■ Your instructions:
An identical copy of all the records is what the answer must contain.

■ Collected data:
=== Section Start ===

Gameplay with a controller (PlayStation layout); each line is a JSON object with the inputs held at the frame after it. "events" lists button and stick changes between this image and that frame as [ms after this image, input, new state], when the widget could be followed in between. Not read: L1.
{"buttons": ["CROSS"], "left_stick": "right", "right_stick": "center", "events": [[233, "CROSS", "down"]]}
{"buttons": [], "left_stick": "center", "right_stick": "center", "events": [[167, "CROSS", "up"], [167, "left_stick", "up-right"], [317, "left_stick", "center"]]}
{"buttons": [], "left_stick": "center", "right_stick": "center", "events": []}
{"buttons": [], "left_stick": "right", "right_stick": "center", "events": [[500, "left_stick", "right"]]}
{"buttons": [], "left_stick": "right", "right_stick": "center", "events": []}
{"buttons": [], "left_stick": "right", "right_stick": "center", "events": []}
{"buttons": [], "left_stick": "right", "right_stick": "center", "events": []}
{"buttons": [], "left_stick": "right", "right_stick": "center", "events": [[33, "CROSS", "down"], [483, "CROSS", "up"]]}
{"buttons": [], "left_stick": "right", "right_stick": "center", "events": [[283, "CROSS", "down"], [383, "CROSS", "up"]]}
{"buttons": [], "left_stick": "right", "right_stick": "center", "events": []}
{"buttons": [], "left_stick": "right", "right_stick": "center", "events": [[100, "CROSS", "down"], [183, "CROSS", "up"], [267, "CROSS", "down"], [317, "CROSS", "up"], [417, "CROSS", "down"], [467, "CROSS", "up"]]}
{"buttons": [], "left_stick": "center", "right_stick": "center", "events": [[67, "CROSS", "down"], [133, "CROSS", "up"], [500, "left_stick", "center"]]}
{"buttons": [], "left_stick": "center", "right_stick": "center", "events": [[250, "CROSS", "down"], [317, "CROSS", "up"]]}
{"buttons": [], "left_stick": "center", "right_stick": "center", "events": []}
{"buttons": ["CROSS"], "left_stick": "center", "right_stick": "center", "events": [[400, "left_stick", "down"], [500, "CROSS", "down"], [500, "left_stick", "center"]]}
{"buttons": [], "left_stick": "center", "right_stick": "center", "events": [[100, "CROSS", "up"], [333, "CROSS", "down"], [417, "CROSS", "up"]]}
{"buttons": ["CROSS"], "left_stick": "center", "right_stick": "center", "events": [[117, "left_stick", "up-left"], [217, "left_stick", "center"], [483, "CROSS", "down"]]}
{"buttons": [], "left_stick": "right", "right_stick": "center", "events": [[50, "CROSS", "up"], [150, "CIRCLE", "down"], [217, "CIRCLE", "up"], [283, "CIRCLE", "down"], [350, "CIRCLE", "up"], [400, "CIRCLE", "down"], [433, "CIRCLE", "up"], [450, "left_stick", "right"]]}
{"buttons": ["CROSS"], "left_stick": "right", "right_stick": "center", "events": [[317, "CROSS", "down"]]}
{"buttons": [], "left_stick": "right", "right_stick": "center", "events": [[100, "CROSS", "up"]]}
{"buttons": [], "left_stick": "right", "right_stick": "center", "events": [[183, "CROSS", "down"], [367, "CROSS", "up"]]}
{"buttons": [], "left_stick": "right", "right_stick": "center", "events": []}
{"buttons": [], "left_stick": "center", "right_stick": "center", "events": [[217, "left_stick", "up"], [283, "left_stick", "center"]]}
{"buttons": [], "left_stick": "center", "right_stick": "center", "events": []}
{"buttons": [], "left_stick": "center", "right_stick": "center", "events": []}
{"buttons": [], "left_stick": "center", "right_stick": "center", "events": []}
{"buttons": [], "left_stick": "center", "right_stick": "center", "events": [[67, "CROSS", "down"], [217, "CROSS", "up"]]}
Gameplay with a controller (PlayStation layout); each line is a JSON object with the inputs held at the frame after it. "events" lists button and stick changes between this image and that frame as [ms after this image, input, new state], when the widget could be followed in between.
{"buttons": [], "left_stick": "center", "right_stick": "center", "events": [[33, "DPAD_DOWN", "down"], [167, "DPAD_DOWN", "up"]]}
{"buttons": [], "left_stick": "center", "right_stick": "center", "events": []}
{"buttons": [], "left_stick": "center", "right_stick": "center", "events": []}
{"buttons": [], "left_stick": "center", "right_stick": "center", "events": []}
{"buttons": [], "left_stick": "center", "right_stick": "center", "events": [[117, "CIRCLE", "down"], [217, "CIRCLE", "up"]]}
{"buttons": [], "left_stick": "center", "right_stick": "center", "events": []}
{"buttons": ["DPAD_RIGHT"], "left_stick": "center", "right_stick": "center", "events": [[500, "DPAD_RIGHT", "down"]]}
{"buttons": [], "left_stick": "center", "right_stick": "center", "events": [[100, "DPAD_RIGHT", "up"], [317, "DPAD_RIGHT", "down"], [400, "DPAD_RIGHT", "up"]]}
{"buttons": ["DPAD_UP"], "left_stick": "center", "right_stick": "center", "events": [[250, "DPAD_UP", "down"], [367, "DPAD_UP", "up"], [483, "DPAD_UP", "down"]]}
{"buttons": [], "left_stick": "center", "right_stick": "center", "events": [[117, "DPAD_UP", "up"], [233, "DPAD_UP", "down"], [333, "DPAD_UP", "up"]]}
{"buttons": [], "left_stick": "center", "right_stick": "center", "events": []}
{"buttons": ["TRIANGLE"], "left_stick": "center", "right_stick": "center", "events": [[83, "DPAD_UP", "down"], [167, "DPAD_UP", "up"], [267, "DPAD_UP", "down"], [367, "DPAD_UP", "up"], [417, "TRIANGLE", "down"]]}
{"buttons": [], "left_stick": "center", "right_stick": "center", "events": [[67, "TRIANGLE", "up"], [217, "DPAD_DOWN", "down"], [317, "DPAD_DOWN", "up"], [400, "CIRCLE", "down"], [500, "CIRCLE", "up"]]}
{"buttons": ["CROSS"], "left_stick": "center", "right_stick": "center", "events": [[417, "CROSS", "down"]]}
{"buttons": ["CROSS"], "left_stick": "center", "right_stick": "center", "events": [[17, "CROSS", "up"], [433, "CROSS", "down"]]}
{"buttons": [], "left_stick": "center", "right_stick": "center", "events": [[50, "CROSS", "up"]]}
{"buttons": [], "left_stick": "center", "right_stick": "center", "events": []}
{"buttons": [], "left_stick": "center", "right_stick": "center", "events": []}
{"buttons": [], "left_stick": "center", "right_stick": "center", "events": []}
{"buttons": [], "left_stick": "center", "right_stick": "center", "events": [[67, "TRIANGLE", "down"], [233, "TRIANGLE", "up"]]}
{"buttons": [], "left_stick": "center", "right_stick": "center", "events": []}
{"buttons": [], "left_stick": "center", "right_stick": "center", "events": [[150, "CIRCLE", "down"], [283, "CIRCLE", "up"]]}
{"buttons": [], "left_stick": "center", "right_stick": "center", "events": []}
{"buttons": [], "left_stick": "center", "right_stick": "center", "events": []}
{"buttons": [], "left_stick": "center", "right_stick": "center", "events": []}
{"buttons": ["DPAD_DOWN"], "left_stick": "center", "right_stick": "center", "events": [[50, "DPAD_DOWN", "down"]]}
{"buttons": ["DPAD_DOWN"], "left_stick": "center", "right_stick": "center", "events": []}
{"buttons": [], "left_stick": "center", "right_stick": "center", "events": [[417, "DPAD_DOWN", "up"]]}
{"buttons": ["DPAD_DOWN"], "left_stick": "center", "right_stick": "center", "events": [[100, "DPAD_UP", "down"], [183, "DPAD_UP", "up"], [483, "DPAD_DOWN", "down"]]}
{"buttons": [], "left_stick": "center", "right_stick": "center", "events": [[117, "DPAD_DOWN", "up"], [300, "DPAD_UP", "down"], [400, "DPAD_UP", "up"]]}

=== Section End ===

■ Output of the exercise:
Gameplay with a controller (PlayStation layout); each line is a JSON object with the inputs held at the frame after it. "events" lists button and stick changes between this image and that frame as [ms after this image, input, new state], when the widget could be followed in between. Not read: L1.
{"buttons": ["CROSS"], "left_stick": "right", "right_stick": "center", "events": [[233, "CROSS", "down"]]}
{"buttons": [], "left_stick": "center", "right_stick": "center", "events": [[167, "CROSS", "up"], [167, "left_stick", "up-right"], [317, "left_stick", "center"]]}
{"buttons": [], "left_stick": "center", "right_stick": "center", "events": []}
{"buttons": [], "left_stick": "right", "right_stick": "center", "events": [[500, "left_stick", "right"]]}
{"buttons": [], "left_stick": "right", "right_stick": "center", "events": []}
{"buttons": [], "left_stick": "right", "right_stick": "center", "events": []}
{"buttons": [], "left_stick": "right", "right_stick": "center", "events": []}
{"buttons": [], "left_stick": "right", "right_stick": "center", "events": [[33, "CROSS", "down"], [483, "CROSS", "up"]]}
{"buttons": [], "left_stick": "right", "right_stick": "center", "events": [[283, "CROSS", "down"], [383, "CROSS", "up"]]}
{"buttons": [], "left_stick": "right", "right_stick": "center", "events": []}
{"buttons": [], "left_stick": "right", "right_stick": "center", "events": [[100, "CROSS", "down"], [183, "CROSS", "up"], [267, "CROSS", "down"], [317, "CROSS", "up"], [417, "CROSS", "down"], [467, "CROSS", "up"]]}
{"buttons": [], "left_stick": "center", "right_stick": "center", "events": [[67, "CROSS", "down"], [133, "CROSS", "up"], [500, "left_stick", "center"]]}
{"buttons": [], "left_stick": "center", "right_stick": "center", "events": [[250, "CROSS", "down"], [317, "CROSS", "up"]]}
{"buttons": [], "left_stick": "center", "right_stick": "center", "events": []}
{"buttons": ["CROSS"], "left_stick": "center", "right_stick": "center", "events": [[400, "left_stick", "down"], [500, "CROSS", "down"], [500, "left_stick", "center"]]}
{"buttons": [], "left_stick": "center", "right_stick": "center", "events": [[100, "CROSS", "up"], [333, "CROSS", "down"], [417, "CROSS", "up"]]}
{"buttons": ["CROSS"], "left_stick": "center", "right_stick": "center", "events": [[117, "left_stick", "up-left"], [217, "left_stick", "center"], [483, "CROSS", "down"]]}
{"buttons": [], "left_stick": "right", "right_stick": "center", "events": [[50, "CROSS", "up"], [150, "CIRCLE", "down"], [217, "CIRCLE", "up"], [283, "CIRCLE", "down"], [350, "CIRCLE", "up"], [400, "CIRCLE", "down"], [433, "CIRCLE", "up"], [450, "left_stick", "right"]]}
{"buttons": ["CROSS"], "left_stick": "right", "right_stick": "center", "events": [[317, "CROSS", "down"]]}
{"buttons": [], "left_stick": "right", "right_stick": "center", "events": [[100, "CROSS", "up"]]}
{"buttons": [], "left_stick": "right", "right_stick": "center", "events": [[183, "CROSS", "down"], [367, "CROSS", "up"]]}
{"buttons": [], "left_stick": "right", "right_stick": "center", "events": []}
{"buttons": [], "left_stick": "center", "right_stick": "center", "events": [[217, "left_stick", "up"], [283, "left_stick", "center"]]}
{"buttons": [], "left_stick": "center", "right_stick": "center", "events": []}
{"buttons": [], "left_stick": "center", "right_stick": "center", "events": []}
{"buttons": [], "left_stick": "center", "right_stick": "center", "events": []}
{"buttons": [], "left_stick": "center", "right_stick": "center", "events": [[67, "CROSS", "down"], [217, "CROSS", "up"]]}
Gameplay with a controller (PlayStation layout); each line is a JSON object with the inputs held at the frame after it. "events" lists button and stick changes between this image and that frame as [ms after this image, input, new state], when the widget could be followed in between.
{"buttons": [], "left_stick": "center", "right_stick": "center", "events": [[33, "DPAD_DOWN", "down"], [167, "DPAD_DOWN", "up"]]}
{"buttons": [], "left_stick": "center", "right_stick": "center", "events": []}
{"buttons": [], "left_stick": "center", "right_stick": "center", "events": []}
{"buttons": [], "left_stick": "center", "right_stick": "center", "events": []}
{"buttons": [], "left_stick": "center", "right_stick": "center", "events": [[117, "CIRCLE", "down"], [217, "CIRCLE", "up"]]}
{"buttons": [], "left_stick": "center", "right_stick": "center", "events": []}
{"buttons": ["DPAD_RIGHT"], "left_stick": "center", "right_stick": "center", "events": [[500, "DPAD_RIGHT", "down"]]}
{"buttons": [], "left_stick": "center", "right_stick": "center", "events": [[100, "DPAD_RIGHT", "up"], [317, "DPAD_RIGHT", "down"], [400, "DPAD_RIGHT", "up"]]}
{"buttons": ["DPAD_UP"], "left_stick": "center", "right_stick": "center", "events": [[250, "DPAD_UP", "down"], [367, "DPAD_UP", "up"], [483, "DPAD_UP", "down"]]}
{"buttons": [], "left_stick": "center", "right_stick": "center", "events": [[117, "DPAD_UP", "up"], [233, "DPAD_UP", "down"], [333, "DPAD_UP", "up"]]}
{"buttons": [], "left_stick": "center", "right_stick": "center", "events": []}
{"buttons": ["TRIANGLE"], "left_stick": "center", "right_stick": "center", "events": [[83, "DPAD_UP", "down"], [167, "DPAD_UP", "up"], [267, "DPAD_UP", "down"], [367, "DPAD_UP", "up"], [417, "TRIANGLE", "down"]]}
{"buttons": [], "left_stick": "center", "right_stick": "center", "events": [[67, "TRIANGLE", "up"], [217, "DPAD_DOWN", "down"], [317, "DPAD_DOWN", "up"], [400, "CIRCLE", "down"], [500, "CIRCLE", "up"]]}
{"buttons": ["CROSS"], "left_stick": "center", "right_stick": "center", "events": [[417, "CROSS", "down"]]}
{"buttons": ["CROSS"], "left_stick": "center", "right_stick": "center", "events": [[17, "CROSS", "up"], [433, "CROSS", "down"]]}
{"buttons": [], "left_stick": "center", "right_stick": "center", "events": [[50, "CROSS", "up"]]}
{"buttons": [], "left_stick": "center", "right_stick": "center", "events": []}
{"buttons": [], "left_stick": "center", "right_stick": "center", "events": []}
{"buttons": [], "left_stick": "center", "right_stick": "center", "events": []}
{"buttons": [], "left_stick": "center", "right_stick": "center", "events": [[67, "TRIANGLE", "down"], [233, "TRIANGLE", "up"]]}
{"buttons": [], "left_stick": "center", "right_stick": "center", "events": []}
{"buttons": [], "left_stick": "center", "right_stick": "center", "events": [[150, "CIRCLE", "down"], [283, "CIRCLE", "up"]]}
{"buttons": [], "left_stick": "center", "right_stick": "center", "events": []}
{"buttons": [], "left_stick": "center", "right_stick": "center", "events": []}
{"buttons": [], "left_stick": "center", "right_stick": "center", "events": []}
{"buttons": ["DPAD_DOWN"], "left_stick": "center", "right_stick": "center", "events": [[50, "DPAD_DOWN", "down"]]}
{"buttons": ["DPAD_DOWN"], "left_stick": "center", "right_stick": "center", "events": []}
{"buttons": [], "left_stick": "center", "right_stick": "center", "events": [[417, "DPAD_DOWN", "up"]]}
{"buttons": ["DPAD_DOWN"], "left_stick": "center", "right_stick": "center", "events": [[100, "DPAD_UP", "down"], [183, "DPAD_UP", "up"], [483, "DPAD_DOWN", "down"]]}
{"buttons": [], "left_stick": "center", "right_stick": "center", "events": [[117, "DPAD_DOWN", "up"], [300, "DPAD_UP", "down"], [400, "DPAD_UP", "up"]]}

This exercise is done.